Lorsqu’il confesse, sans pudeur, avoir “échangé avec son acheteur du moment”, il ne fait que verbaliser une pratique longtemps pressentie : celle d’un homme qui s’était préparé à franchir le Rubicon, non par conviction, mais par calcul. Cette phrase n’est pas qu’un aveu : elle est le miroir d’une duplicité désormais consommée. Ce que Taliby Dabo affirme aujourd’hui n’est que l’expression publique d’une posture qu’il nourrissait dans l’ombre depuis longtemps.

Mais là ne s’arrête pas l’offense. Elle est allée jusqu’à prendre la forme de l’achat des consciences, au moyen de motocyclettes distribuées à certains militants, dans l’espoir de conditionner leur adhésion à une sortie honteuse. Que cela soit dit clairement : si ces motos étaient destinées à corrompre notre engagement, alors Taliby Dabo a bel et bien “tapé poteau”. Car notre conscience ne se brade pas, notre fidélité ne s’achète pas, et notre engagement est plus lucide qu’un deux-roues.

Le plus déroutant dans cette dérive est sans doute le mensonge public que Taliby Dabo a proféré en affirmant avoir consulté le Président Professeur Alpha Condé avant de se livrer à cette rupture. Pire encore, il va jusqu’à insinuer que ce dernier lui aurait donné instruction de soutenir son “preneur du moment”. Quelle ironie ! Voilà que la trahison se pare des habits du mandat présidentiel. Ce n’est plus seulement une volte-face : c’est une falsification de l’histoire, une atteinte à l’honneur du Président.

Est-ce que ce monsieur pourrait, ne serait-ce qu’un instant, se mirer sincèrement ? Poser sur sa propre image un regard honnête ? Peut-il oser confronter, dans le silence du miroir, ce qu’il est devenu à ce qu’il prétendait incarner ? Peut-il reconnaître le vide laissé par cette chute éthique ? Nous en doutons.

Et pourtant, nous nous rappelons cette sagesse lancée avec gravité par Son Excellence le Président Alpha Condé :
« Plus le singe monte haut, plus l’on édifie ce qui se cache derrière. »

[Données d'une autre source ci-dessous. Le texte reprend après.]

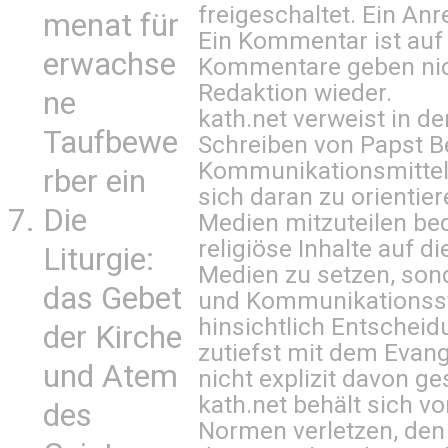
freigeschaltet. Ein Anr
menat für
Ein Kommentar ist auf
erwachse
Kommentare geben nic
Redaktion wieder.
ne
kath.net verweist in
Taufbewe
Schreiben von Papst B
Kommunikationsmittel 
rber ein
sich daran zu orientie
Die
Medien mitzuteilen be
religiöse Inhalte auf 
Liturgie:
Medien zu setzen, sond
das Gebet
und Kommunikationsst
hinsichtlich Entscheid
der Kirche
zutiefst mit dem Eva
und Atem
nicht explizit davon ge
kath.net behält sich v
des
Normen verletzen, den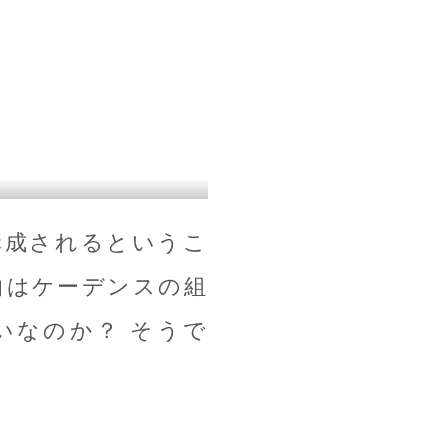
構成されるというこ
曲はケーデンスの組
いなのか？ そうで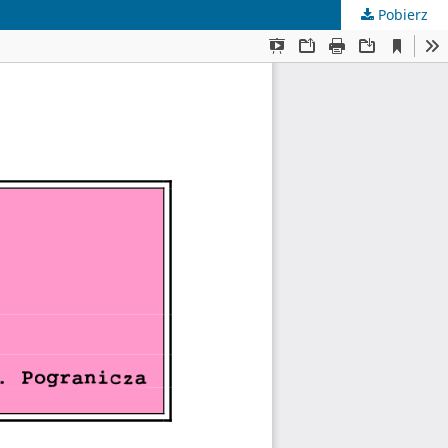
Pobierz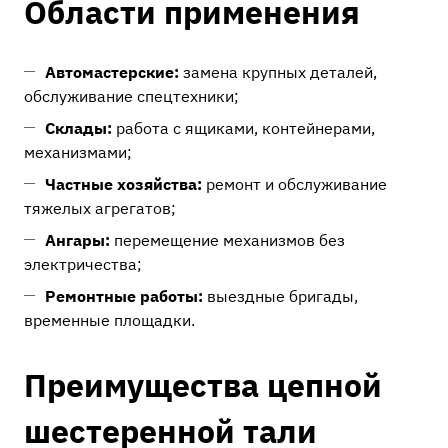
Области применения
Автомастерские:
замена крупных деталей,
обслуживание спецтехники;
Склады:
работа с ящиками, контейнерами,
механизмами;
Частные хозяйства:
ремонт и обслуживание
тяжелых агрегатов;
Ангары:
перемещение механизмов без
электричества;
Ремонтные работы:
выездные бригады,
временные площадки.
Преимущества цепной
шестеренной тали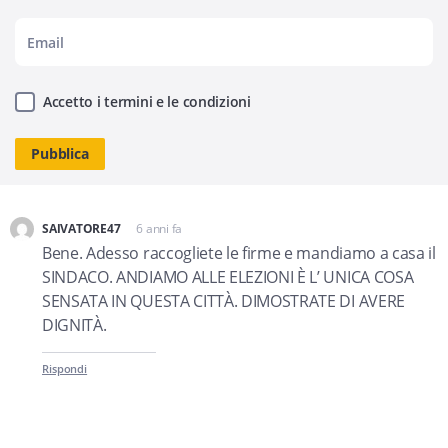
Accetto i termini e le condizioni
SAlVATORE47
6 anni fa
dice:
Bene. Adesso raccogliete le firme e mandiamo a casa il
SINDACO. ANDIAMO ALLE ELEZIONI È L’ UNICA COSA
SENSATA IN QUESTA CITTÀ. DIMOSTRATE DI AVERE
DIGNITÀ.
Rispondi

Ce proverbe, d’une justesse implacable, résonne aujourd’hui avec toute sa puissance. L’ascension de façade de Taliby Dabo n’a fait que révéler, en pleine lumière, la misère morale soigneusement dissimulée derrière les discours.

Qu’on ne s’y trompe pas : le RPG n’a jamais demandé une soumission servile. Mais il ne tolérera jamais qu’on piétine sa mémoire, qu’on travestisse ses sacrifices, ni qu’on dénature l’héritage de ceux qui ont lutté pour une Guinée digne et libre. Taliby Dabo n’a pas changé d’opinion : il a trahi une communauté. Il n’a pas mûri : il s’est vendu.

Nous, Jeunesse du RPG, ne parlons pas pour blâmer un homme ; nous parlons pour protéger une mémoire, un engagement, une éthique collective. Et nous nous adressons à la conscience nationale : que nul n’oublie, et que chacun mesure la valeur du silence quand le parjure se maquille en indépendance.